God has proven His love for you. So don't doubt it.

What proves that God loves you more than you love yourself? He
died in your place -- suffering the punishment for sin that you
deserved, so you could go free. God was more willing to suffer
Himself than to see you suffer.

Of course, the devil constantly tries to get you to doubt that
God loves you. That's why you must rely on what the Bible says
-- not what your feelings or circumstances may tell you.

You may think you don't love yourself -- maybe you think you
hate yourself. Even if you don't think too highly of what you
have done, you still love yourself in the sense that you desire
the best for yourself. You don't desire pain or loss.

So it is with God -- He desires good for you -- even more than
you do. And He demonstrated at Calvary that He would put your
interest before His own.

1 JOHN 4:16 NKJ
16 And we have known and believed the love that God has for us.
God is love, and he who abides in love abides in God, and God
in him.

There are at least two reasons why God loves you so much.
First, it is His nature to love. The Bible says that God is
love. Love is the word that best describes God's nature.

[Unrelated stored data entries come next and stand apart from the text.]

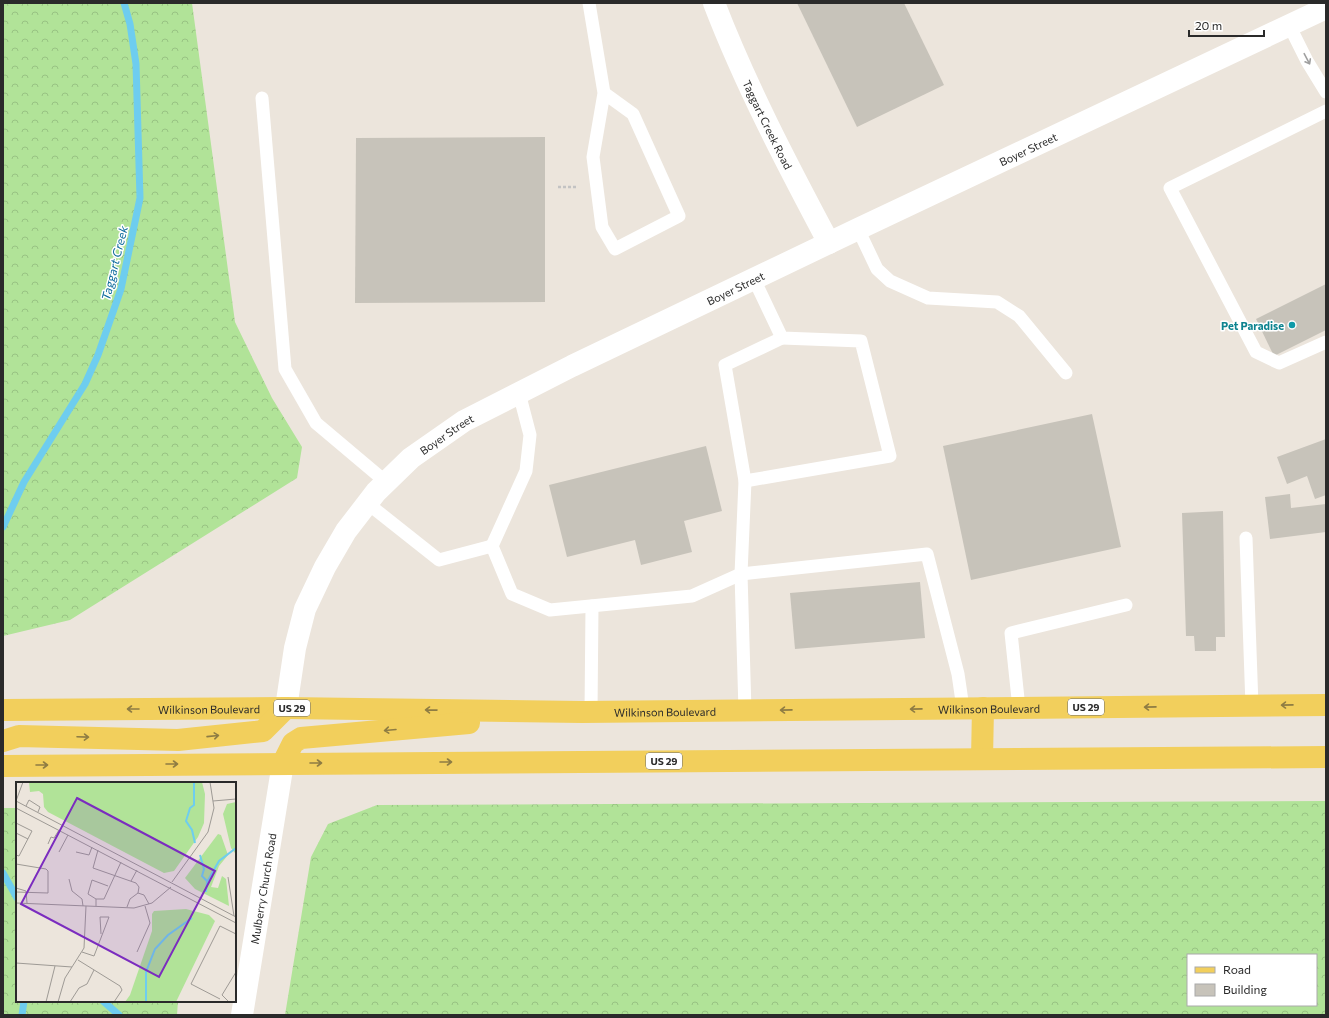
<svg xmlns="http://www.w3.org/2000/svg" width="1329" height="1018" font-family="Commissioner,sans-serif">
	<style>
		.forest { fill: url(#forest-crowns); fill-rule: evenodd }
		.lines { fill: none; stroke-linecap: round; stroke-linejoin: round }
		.stream { stroke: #6ecdef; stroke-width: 7 }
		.building { fill: #c7c3ba }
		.path { stroke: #c3c3c3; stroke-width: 2.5; stroke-dasharray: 3 2; stroke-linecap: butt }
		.service { stroke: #fff; stroke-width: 13 }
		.minor { stroke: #fff; stroke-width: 22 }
		.tertiary { stroke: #fff; stroke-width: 22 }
		.secondary { stroke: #fff; stroke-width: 22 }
		.primary { stroke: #f2cf5c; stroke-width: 22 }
		.oneway { stroke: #9f9f9f }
		.oneway2 { stroke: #8e7c43 }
		.culture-dot { fill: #0f9aa8; stroke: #fff; stroke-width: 1.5 }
		.labels { text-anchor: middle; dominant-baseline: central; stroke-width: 3; stroke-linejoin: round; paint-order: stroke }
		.shield { fill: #fff; stroke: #6a6a6a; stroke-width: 1 }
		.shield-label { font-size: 10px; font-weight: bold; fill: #2a2a2a }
		.street-label { font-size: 11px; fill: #2a2a2a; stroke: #fff }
		.culture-label { font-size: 11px; font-weight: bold; fill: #0d838f; stroke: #fff; text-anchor: end }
		.water-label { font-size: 12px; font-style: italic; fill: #0c6a9c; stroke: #fff }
		.inset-river { fill: none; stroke: #6ecdef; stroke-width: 2 }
		.inset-road { fill: none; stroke: #9e9a95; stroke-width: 1 }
		.view { fill: #7b2cbf; fill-opacity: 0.15; stroke: #7b2cbf; stroke-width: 2 }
		.inset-edge { fill: none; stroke: #2a2a2a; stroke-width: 2 }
	</style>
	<defs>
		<pattern id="forest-crowns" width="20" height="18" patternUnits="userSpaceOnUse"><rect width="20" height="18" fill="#b1e398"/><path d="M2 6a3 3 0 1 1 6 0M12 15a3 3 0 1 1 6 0" fill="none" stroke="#98c383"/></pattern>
	</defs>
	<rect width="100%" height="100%" fill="#ece5dc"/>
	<g class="forest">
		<polygon points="3,3 192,3 235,322 272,398 302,447 297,478 70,620 3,636"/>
		<path d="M1326,801V1015H285L311,857L328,824L377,805ZM1188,955H1316V1005H1188Z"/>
		<polygon points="3,808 17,808 17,1001 178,1001 177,1015 3,1015"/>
	</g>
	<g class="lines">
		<g class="stream">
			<polyline points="3,527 24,482 85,384 98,355 121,289 140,198 136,64 130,24 124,3"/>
			<polyline points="3,873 17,898"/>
			<polyline points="103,1001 119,1015"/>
			<polyline points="22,1015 24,1001"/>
		</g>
	</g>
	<g class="building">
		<polygon points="797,3 904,3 944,85 857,127"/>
		<polygon points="545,137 545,302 355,303 356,138"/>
		<polygon points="1326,284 1326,330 1274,356 1256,319"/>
		<polygon points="1092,414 1121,547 971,580 943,446"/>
		<polygon points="1326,439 1326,495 1315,499 1307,476 1287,484 1277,457"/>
		<polygon points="706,446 722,511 684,521 692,552 641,565 635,540 567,557 549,485"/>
		<polygon points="1290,494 1291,508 1326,504 1326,532 1270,539 1265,497"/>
		<polygon points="1223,511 1225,637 1216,637 1216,651 1195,651 1194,636 1186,636 1182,513"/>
		<polygon points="920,582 925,638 795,649 790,593"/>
	</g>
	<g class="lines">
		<polyline class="path" points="558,187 578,187"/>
		<g class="service">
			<polyline points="589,3 604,93 593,157 602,227 615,249 679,216 633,114 604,93"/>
			<polyline points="1289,25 1307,61 1326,92"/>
			<polyline points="262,98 285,369 316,423 386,482"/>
			<polyline points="1326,111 1170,188 1256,352 1279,363 1326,342"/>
			<polyline points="858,229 877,269 890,281 928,298 997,302 1019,316 1066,373"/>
			<polyline points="519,393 530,435 526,471 492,546 512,594 550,610 692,596 741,574 927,554 958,674 963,708"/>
			<polyline points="745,481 890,456 861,341 782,338 754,279"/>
			<polyline points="367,503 439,560 492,546"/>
			<polyline points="1246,538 1252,706"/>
			<polyline points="1019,708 1011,633 1126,605"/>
			<polyline points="745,711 741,574 745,481 725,365 782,338"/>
			<polyline points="591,712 592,606"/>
		</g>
		<path class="minor" id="s1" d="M714,3C746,86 787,164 829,243"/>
		<path class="tertiary" id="s2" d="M242,1015L283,763"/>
		<path class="secondary" id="s3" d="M286,708L295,648L305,609L325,567L346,531L376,492L411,458L464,421L572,366L858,229L1326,8"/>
		<g class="primary">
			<path id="s4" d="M3,710L286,708L582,712L1326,705"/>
			<polyline points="3,741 19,736 178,740 263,731 286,708"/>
			<polyline points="982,759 983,708"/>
			<polyline points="283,763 293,743 301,738 469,723"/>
			<polyline points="3,766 1326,757"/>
		</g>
	</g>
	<defs><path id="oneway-shaft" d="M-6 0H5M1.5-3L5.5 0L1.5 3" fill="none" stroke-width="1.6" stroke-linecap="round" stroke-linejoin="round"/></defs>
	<use class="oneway" href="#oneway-shaft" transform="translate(1307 59) rotate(62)"/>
	<g class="oneway2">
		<use href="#oneway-shaft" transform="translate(1287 705) rotate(179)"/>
		<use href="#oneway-shaft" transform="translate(1150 707) rotate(179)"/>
		<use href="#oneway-shaft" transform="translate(133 709) rotate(180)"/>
		<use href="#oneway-shaft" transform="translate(916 709) rotate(179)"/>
		<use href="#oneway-shaft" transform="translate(431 710) rotate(-179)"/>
		<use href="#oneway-shaft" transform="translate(786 710) rotate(179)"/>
		<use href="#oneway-shaft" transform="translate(390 730) rotate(175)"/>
		<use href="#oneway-shaft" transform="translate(213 736) rotate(-6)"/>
		<use href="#oneway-shaft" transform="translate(83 737) rotate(2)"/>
		<use href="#oneway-shaft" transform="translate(446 762)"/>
		<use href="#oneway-shaft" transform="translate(316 763)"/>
		<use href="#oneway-shaft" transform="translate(172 764)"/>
		<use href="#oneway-shaft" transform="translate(42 765)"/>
	</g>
	<circle class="culture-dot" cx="1292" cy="325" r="4"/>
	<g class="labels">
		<g class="shield">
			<rect x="1068" y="699" width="36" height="16" rx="3"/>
			<rect x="274" y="700" width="36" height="16" rx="3"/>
			<rect x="646" y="753" width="36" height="16" rx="3"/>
		</g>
		<g class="shield-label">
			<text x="1086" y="707">US 29</text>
			<text x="292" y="708">US 29</text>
			<text x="664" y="761">US 29</text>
		</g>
		<g class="street-label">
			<text stroke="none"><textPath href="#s1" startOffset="133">Taggart Creek Road</textPath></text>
			<text stroke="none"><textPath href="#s3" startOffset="978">Boyer Street</textPath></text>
			<text stroke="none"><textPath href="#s3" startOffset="654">Boyer Street</textPath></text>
			<text stroke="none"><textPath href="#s3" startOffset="330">Boyer Street</textPath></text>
			<text stroke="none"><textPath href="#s4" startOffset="986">Wilkinson Boulevard</textPath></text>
			<text stroke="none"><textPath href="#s4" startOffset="206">Wilkinson Boulevard</textPath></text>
			<text stroke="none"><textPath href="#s4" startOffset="662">Wilkinson Boulevard</textPath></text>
			<text stroke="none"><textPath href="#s2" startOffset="128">Mulberry Church Road</textPath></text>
		</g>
		<g class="culture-label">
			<text x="1284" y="325">Pet Paradise</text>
		</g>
		<g class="water-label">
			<text transform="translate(114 263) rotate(-76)">Taggart Creek</text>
		</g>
	</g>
	<g transform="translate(16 782)">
		<rect width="220" height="220" fill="#ece5dc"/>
		<path d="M13,0H186L189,12L188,41L182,55L158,89L148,91L32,30L28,25L27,12L23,9L14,10ZM220,20V70L219,71L215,66L207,32L211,22ZM202,52L205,53L212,73L203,84L195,105L202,106L206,94L210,97L213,124L179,107L169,96ZM170,127L193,133L199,139L160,220H109L114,213L136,149V132L138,129Z" fill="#b1e398"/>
		<path class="inset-river" d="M178,0V23L174,26L170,39L176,48L179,61M184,73L188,87L186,94L191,99M190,110L191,100L203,79L220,66M130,220V190L139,167L152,153L176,136"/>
		<path class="inset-road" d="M0,19L7,0M0,19L220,135M197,19L220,17M10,24L13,18L24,25L22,30M0,26L220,141M0,41L16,49L3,74L0,73M0,51L12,57M32,62L35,55L38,56L43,48M82,68L77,86L120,101L123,105L122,111L114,117L111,125M43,70L52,53M60,70L73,73L76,65M0,82L30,87L32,89V111L0,110M212,95L218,134M53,97L56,109L66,117L67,124M115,99L121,88M156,100L192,50L198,26L194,0M0,106L10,109L11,121M122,111L128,113L133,122M80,117H88L105,80M0,121L118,126L136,121L155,105M80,124V117L72,112L76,98L92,104M66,170L78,174L93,135H84L85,152M121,170L134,141L129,124M62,178L104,204L106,208L98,220M0,181L56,185M204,217L175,202L204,144L220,152M30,220L39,184M42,220L49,196L68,166L70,124M54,220L63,206L71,202L78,188M213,220L206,213L220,190"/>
		<path class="view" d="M61,16L199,89L143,195L5,122Z"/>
		<rect width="220" height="220" class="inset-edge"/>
	</g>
	<rect width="1329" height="1018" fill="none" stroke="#2a2a2a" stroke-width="8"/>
	<rect x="1187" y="954" width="130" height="52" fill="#ffffff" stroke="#aaaaaa"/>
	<rect x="1195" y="967" width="20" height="6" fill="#f2cf5c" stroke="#aaaaaa"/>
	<text x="1223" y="974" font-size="12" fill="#2a2a2a">Road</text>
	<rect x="1195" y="984" width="20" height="12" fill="#c7c3ba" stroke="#aaaaaa"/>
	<text x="1223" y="994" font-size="12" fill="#2a2a2a">Building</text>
	<path d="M1189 30v6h75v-6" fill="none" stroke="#2a2a2a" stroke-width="2"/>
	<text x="1195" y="30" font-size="12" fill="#2a2a2a" stroke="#ffffff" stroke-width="3" paint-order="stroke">20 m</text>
</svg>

Second, you are His creation. God loves you just as good
earthly parents love their offspring. People may not seem very
special to others, but to their mother and father they are
always special. This should help you understand how God could
really like you -- even though you may not like yourself very
much.

Also, God sees you as you can be and will become -- not just as
you are now. God has faith in you and in His ability to make
you someone special.


----------